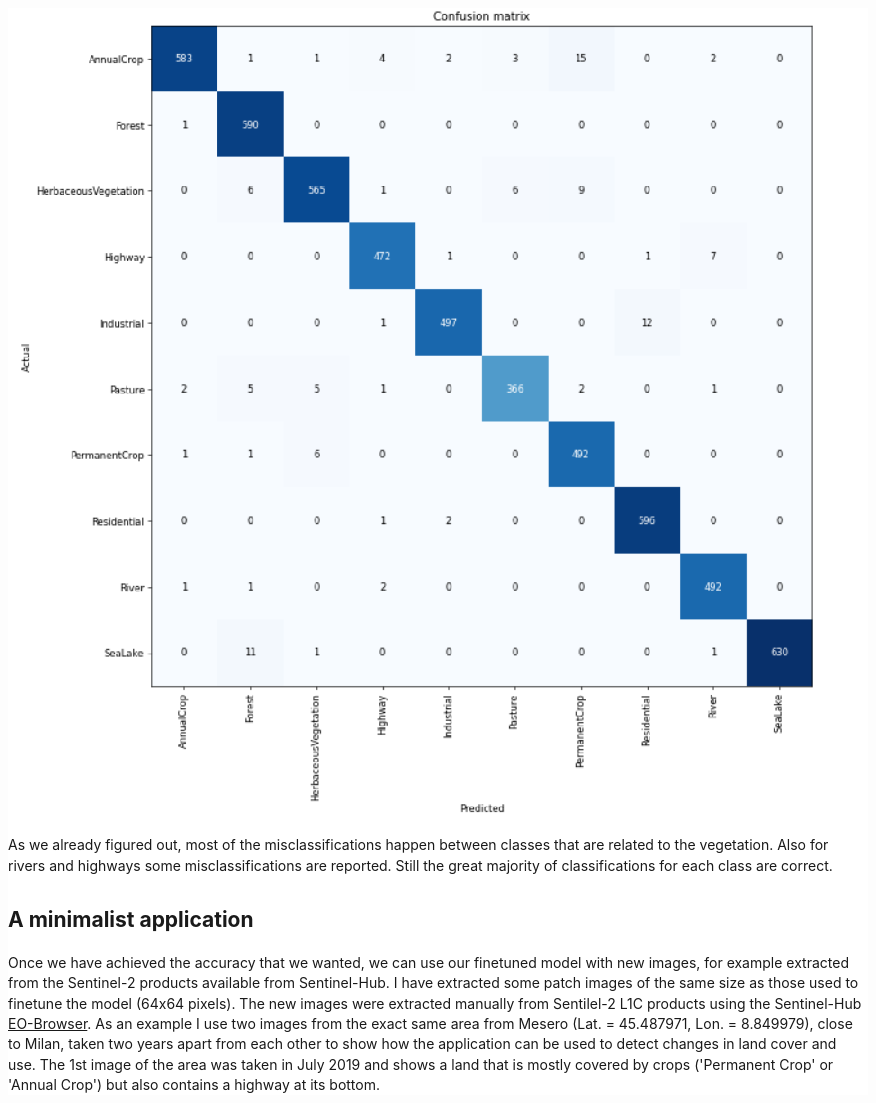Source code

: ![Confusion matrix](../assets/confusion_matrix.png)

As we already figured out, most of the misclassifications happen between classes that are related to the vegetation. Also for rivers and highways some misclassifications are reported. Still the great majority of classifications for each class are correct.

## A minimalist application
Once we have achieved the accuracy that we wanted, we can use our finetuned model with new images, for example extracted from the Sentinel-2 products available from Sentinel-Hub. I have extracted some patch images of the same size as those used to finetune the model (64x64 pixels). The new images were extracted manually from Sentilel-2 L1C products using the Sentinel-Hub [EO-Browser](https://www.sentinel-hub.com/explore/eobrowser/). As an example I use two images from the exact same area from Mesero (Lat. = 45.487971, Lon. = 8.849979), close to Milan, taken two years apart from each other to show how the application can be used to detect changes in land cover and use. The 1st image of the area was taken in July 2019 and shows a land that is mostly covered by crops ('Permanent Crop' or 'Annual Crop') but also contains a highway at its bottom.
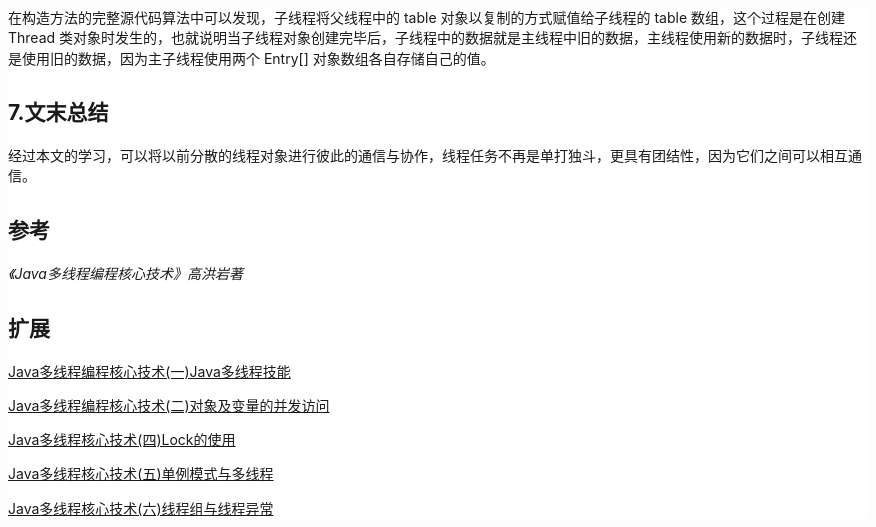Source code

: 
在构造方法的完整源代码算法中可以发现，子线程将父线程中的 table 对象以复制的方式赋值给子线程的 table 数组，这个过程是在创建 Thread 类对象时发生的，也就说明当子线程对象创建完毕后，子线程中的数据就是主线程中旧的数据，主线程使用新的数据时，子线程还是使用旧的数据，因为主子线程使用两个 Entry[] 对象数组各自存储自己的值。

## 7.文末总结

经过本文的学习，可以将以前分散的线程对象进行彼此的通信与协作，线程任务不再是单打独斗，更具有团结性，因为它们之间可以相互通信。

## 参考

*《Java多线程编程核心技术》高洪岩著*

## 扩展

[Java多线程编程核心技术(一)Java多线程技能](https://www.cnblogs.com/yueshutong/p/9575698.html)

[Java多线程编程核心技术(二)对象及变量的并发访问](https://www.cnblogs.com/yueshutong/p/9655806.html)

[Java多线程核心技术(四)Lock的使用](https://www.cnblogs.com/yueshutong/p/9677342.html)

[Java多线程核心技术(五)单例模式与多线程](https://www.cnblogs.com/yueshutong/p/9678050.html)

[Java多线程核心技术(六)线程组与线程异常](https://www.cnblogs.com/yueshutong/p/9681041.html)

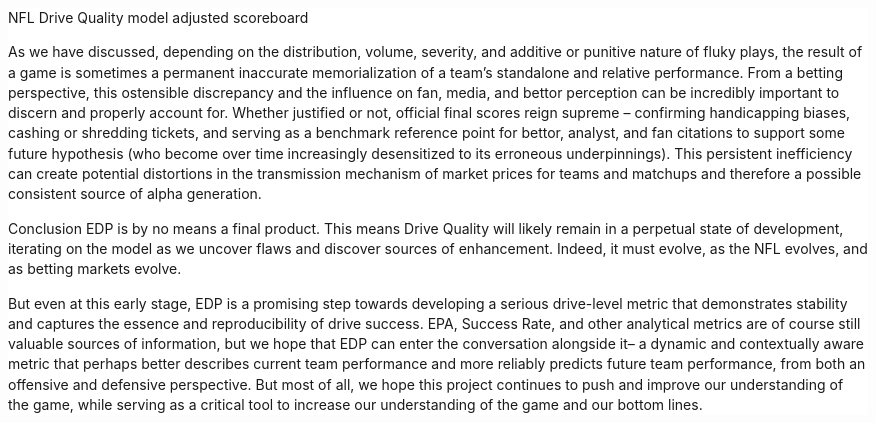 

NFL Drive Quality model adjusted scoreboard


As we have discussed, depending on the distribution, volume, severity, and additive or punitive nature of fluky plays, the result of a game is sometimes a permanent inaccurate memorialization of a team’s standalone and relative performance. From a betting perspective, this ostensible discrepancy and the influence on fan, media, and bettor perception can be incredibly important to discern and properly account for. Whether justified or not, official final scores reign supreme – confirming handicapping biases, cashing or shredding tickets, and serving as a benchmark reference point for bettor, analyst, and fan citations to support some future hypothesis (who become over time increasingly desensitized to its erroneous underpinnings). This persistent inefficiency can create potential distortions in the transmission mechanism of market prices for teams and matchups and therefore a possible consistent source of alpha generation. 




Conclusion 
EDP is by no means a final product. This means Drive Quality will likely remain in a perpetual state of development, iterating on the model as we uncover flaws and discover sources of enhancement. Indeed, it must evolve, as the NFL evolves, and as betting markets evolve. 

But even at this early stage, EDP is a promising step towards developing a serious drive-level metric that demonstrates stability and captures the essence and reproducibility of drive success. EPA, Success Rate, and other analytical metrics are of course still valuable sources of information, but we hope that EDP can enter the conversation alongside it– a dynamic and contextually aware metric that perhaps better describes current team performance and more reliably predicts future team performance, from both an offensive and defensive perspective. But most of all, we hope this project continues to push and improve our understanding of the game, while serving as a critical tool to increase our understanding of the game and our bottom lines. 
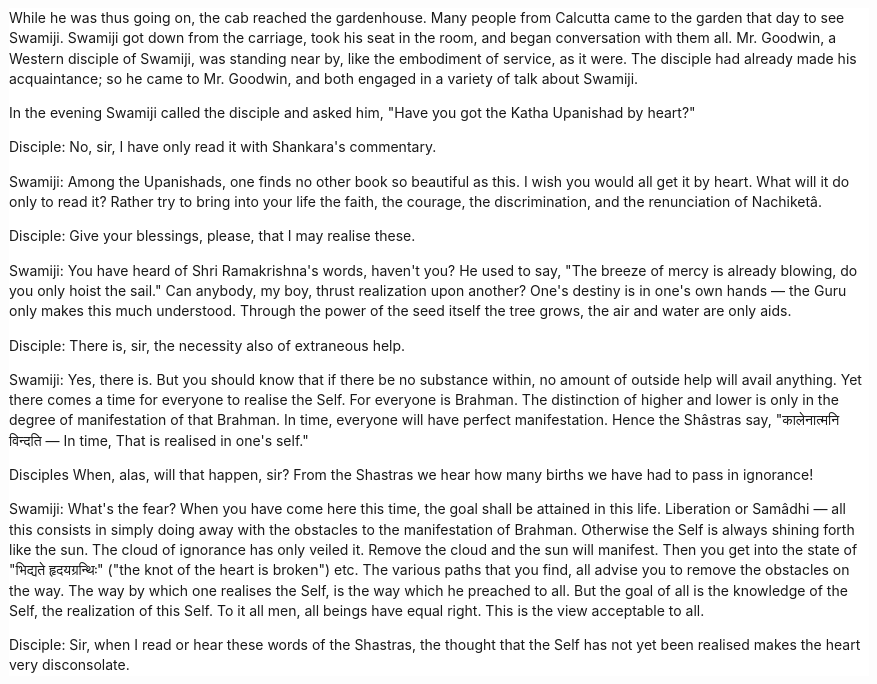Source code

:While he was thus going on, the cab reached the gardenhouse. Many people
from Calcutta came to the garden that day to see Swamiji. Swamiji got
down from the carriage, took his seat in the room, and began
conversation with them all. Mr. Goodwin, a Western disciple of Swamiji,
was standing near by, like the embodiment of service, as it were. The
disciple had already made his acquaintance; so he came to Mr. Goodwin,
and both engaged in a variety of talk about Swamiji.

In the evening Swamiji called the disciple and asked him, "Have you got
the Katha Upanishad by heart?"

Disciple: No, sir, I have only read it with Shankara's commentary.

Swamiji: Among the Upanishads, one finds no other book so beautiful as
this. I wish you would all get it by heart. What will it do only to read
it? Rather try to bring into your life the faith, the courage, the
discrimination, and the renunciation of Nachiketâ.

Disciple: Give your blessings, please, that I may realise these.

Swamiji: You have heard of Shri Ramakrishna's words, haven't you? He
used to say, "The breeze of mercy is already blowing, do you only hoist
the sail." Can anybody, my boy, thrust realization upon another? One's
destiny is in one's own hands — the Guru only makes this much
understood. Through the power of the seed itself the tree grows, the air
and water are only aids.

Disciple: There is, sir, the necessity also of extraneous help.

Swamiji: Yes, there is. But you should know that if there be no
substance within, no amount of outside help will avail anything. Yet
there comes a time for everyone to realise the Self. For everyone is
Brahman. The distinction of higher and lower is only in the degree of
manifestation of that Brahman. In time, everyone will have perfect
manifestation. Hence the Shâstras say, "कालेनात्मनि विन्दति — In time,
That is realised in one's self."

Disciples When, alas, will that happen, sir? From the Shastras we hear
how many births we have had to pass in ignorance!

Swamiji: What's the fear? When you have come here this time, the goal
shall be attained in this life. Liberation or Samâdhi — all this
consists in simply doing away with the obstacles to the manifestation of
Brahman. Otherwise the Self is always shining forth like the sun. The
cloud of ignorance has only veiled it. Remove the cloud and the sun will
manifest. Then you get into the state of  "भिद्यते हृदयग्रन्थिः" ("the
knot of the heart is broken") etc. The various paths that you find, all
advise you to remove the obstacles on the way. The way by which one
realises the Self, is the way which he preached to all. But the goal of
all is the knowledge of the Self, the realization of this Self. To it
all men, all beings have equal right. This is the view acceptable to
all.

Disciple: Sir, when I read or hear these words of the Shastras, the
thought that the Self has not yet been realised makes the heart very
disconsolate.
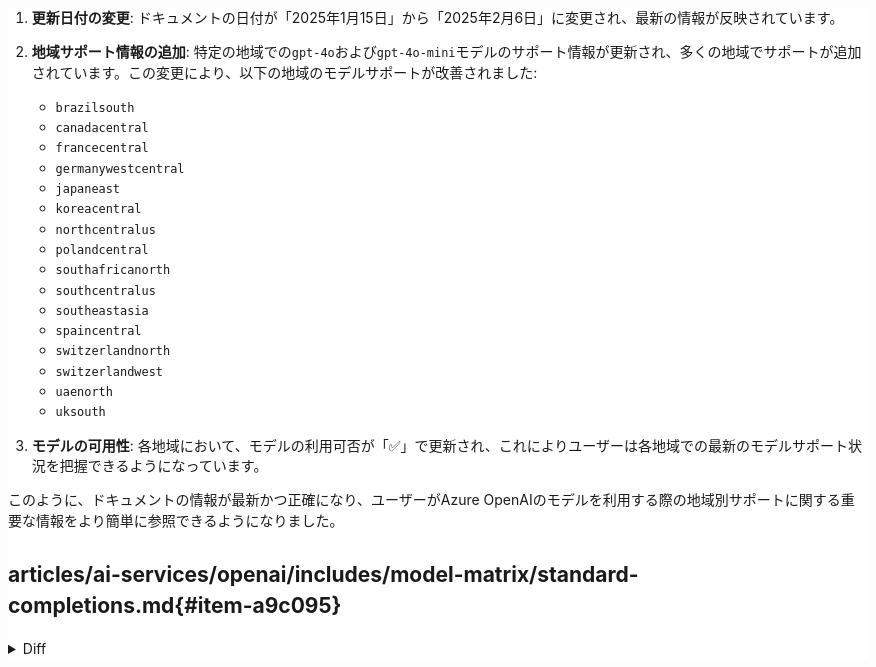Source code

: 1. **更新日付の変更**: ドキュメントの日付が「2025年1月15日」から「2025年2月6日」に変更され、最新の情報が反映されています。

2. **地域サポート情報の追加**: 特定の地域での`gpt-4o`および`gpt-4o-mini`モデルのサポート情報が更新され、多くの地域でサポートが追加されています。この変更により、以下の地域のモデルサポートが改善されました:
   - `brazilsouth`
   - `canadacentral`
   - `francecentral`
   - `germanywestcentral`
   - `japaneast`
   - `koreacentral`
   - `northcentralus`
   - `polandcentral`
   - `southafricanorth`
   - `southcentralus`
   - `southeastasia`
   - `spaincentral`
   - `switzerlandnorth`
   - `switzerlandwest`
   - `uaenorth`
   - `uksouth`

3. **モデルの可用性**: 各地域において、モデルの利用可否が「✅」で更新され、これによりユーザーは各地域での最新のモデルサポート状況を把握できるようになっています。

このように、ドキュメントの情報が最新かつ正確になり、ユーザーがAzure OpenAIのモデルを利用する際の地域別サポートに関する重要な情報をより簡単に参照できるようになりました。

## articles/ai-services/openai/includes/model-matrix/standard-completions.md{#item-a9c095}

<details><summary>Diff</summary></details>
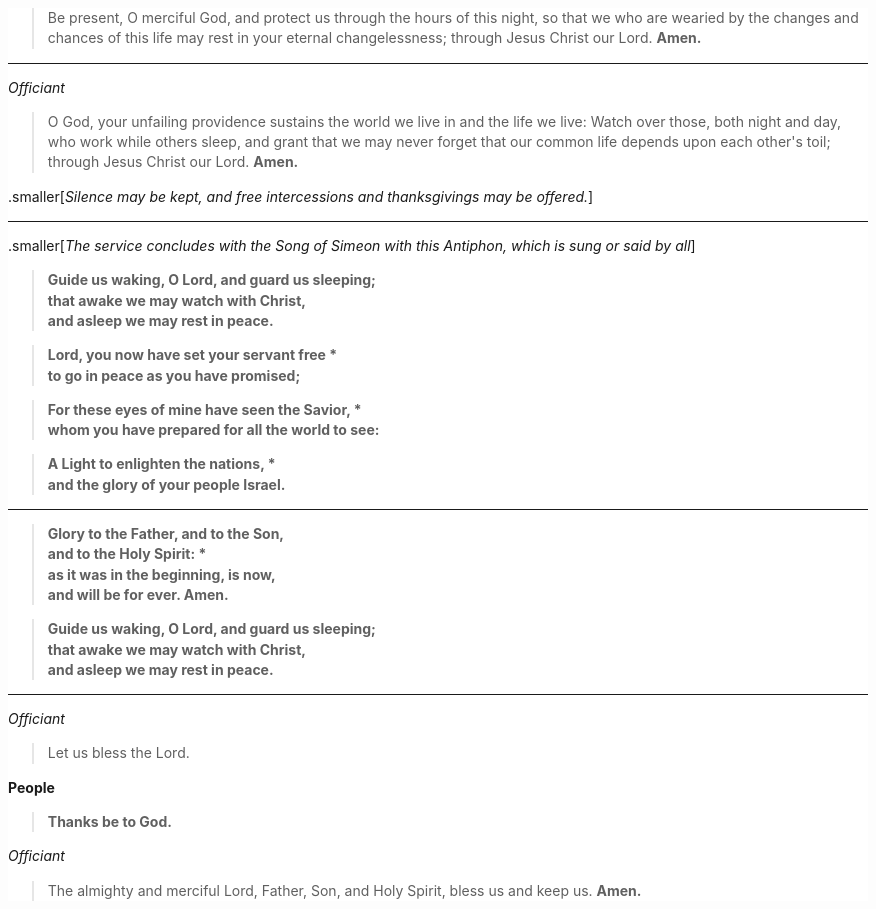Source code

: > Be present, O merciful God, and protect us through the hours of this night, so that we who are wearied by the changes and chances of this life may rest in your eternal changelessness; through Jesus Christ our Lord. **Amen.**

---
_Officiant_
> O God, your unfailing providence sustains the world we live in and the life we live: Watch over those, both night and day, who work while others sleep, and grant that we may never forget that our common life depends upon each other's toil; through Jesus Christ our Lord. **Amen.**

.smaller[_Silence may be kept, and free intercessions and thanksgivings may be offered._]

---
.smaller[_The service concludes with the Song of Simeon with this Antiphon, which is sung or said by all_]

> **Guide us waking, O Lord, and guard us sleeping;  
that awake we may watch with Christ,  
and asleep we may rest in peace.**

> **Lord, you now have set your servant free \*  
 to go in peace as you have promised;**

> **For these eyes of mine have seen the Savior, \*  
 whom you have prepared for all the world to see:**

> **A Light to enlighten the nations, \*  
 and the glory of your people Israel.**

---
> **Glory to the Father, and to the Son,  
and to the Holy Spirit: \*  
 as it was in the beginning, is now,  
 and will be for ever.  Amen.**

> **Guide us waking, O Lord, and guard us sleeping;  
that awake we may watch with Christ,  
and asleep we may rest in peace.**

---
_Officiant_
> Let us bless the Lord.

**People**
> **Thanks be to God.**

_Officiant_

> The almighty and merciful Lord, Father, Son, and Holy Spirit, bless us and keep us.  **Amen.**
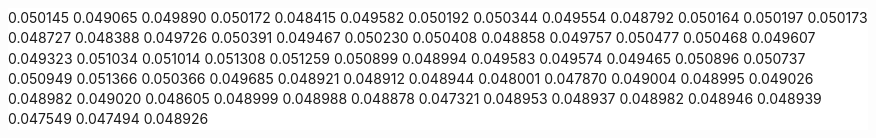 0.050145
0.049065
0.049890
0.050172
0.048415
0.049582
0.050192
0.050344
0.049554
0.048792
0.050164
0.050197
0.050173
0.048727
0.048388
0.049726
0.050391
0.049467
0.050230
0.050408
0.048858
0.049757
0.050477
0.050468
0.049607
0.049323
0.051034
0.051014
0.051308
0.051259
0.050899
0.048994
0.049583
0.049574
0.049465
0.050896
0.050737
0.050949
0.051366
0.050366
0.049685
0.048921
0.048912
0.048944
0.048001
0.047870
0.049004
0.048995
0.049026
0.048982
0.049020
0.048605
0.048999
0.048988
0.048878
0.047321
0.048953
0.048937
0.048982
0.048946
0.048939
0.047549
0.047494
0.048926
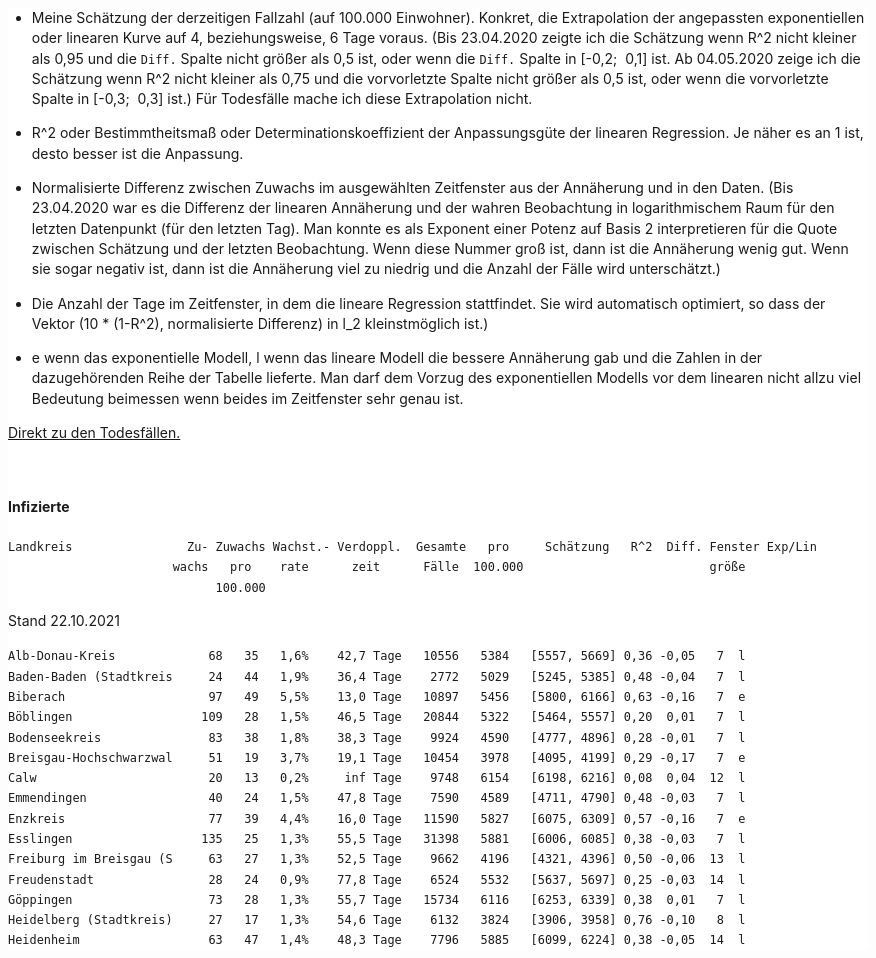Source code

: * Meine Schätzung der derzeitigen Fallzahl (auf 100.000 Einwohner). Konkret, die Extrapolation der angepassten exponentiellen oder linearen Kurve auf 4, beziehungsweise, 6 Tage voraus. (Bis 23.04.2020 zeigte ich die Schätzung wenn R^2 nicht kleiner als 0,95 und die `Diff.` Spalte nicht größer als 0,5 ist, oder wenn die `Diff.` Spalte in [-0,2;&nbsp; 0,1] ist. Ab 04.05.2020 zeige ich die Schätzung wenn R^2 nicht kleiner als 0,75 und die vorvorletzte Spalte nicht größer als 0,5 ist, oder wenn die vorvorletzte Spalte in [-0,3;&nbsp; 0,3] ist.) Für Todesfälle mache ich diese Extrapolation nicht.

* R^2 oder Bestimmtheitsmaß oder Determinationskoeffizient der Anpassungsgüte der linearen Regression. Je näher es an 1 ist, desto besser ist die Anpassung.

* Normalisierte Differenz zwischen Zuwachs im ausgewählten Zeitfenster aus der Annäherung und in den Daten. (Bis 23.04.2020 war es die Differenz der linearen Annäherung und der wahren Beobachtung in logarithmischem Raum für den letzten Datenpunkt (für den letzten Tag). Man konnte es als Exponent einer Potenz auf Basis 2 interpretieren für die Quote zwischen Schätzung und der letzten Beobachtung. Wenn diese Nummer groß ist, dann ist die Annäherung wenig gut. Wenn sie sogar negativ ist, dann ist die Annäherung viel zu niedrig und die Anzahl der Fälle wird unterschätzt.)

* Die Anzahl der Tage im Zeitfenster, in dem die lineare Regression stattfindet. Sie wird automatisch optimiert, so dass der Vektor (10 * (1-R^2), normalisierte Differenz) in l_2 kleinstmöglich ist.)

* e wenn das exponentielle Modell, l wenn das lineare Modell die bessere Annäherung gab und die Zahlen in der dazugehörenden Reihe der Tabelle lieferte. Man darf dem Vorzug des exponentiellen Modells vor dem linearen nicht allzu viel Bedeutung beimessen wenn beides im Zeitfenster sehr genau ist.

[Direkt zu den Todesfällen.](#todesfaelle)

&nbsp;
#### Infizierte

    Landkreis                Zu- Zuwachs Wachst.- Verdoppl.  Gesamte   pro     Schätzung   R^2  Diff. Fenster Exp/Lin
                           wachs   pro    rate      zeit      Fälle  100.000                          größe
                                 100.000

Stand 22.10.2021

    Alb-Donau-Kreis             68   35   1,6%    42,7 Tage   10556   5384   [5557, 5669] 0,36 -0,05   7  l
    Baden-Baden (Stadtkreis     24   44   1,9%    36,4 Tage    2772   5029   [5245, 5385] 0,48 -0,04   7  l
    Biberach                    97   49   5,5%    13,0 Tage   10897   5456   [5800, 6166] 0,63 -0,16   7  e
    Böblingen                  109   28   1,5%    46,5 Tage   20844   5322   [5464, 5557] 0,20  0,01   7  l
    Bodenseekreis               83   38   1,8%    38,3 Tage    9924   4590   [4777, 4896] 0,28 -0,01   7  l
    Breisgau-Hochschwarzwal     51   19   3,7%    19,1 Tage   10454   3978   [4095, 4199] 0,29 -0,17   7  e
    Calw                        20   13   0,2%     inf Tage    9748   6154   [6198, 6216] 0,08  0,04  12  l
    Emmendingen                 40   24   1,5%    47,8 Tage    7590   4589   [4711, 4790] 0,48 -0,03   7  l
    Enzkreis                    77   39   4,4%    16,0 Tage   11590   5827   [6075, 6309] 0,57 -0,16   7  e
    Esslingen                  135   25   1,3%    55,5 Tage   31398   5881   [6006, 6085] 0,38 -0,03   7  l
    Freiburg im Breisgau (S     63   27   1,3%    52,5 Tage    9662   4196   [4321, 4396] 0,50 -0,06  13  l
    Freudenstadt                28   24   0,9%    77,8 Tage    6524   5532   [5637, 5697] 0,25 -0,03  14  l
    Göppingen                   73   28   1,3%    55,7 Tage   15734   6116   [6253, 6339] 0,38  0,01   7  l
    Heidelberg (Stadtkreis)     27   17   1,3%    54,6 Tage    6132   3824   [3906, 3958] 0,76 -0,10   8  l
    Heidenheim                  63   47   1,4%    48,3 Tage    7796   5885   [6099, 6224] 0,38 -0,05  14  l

+===+

* **What you need to do**
Exactly repeat the lines from the line that contains "[4777, 4896] 0,28" to the end of the entries, both included, and leave out all other lines.

* **Exercise result**
    Bodenseekreis               83   38   1,8%    38,3 Tage    9924   4590   [4777, 4896] 0,28 -0,01   7  l
    Breisgau-Hochschwarzwal     51   19   3,7%    19,1 Tage   10454   3978   [4095, 4199] 0,29 -0,17   7  e
    Calw                        20   13   0,2%     inf Tage    9748   6154   [6198, 6216] 0,08  0,04  12  l
    Emmendingen                 40   24   1,5%    47,8 Tage    7590   4589   [4711, 4790] 0,48 -0,03   7  l
    Enzkreis                    77   39   4,4%    16,0 Tage   11590   5827   [6075, 6309] 0,57 -0,16   7  e
    Esslingen                  135   25   1,3%    55,5 Tage   31398   5881   [6006, 6085] 0,38 -0,03   7  l
    Freiburg im Breisgau (S     63   27   1,3%    52,5 Tage    9662   4196   [4321, 4396] 0,50 -0,06  13  l
    Freudenstadt                28   24   0,9%    77,8 Tage    6524   5532   [5637, 5697] 0,25 -0,03  14  l
    Göppingen                   73   28   1,3%    55,7 Tage   15734   6116   [6253, 6339] 0,38  0,01   7  l
    Heidelberg (Stadtkreis)     27   17   1,3%    54,6 Tage    6132   3824   [3906, 3958] 0,76 -0,10   8  l
    Heidenheim                  63   47   1,4%    48,3 Tage    7796   5885   [6099, 6224] 0,38 -0,05  14  l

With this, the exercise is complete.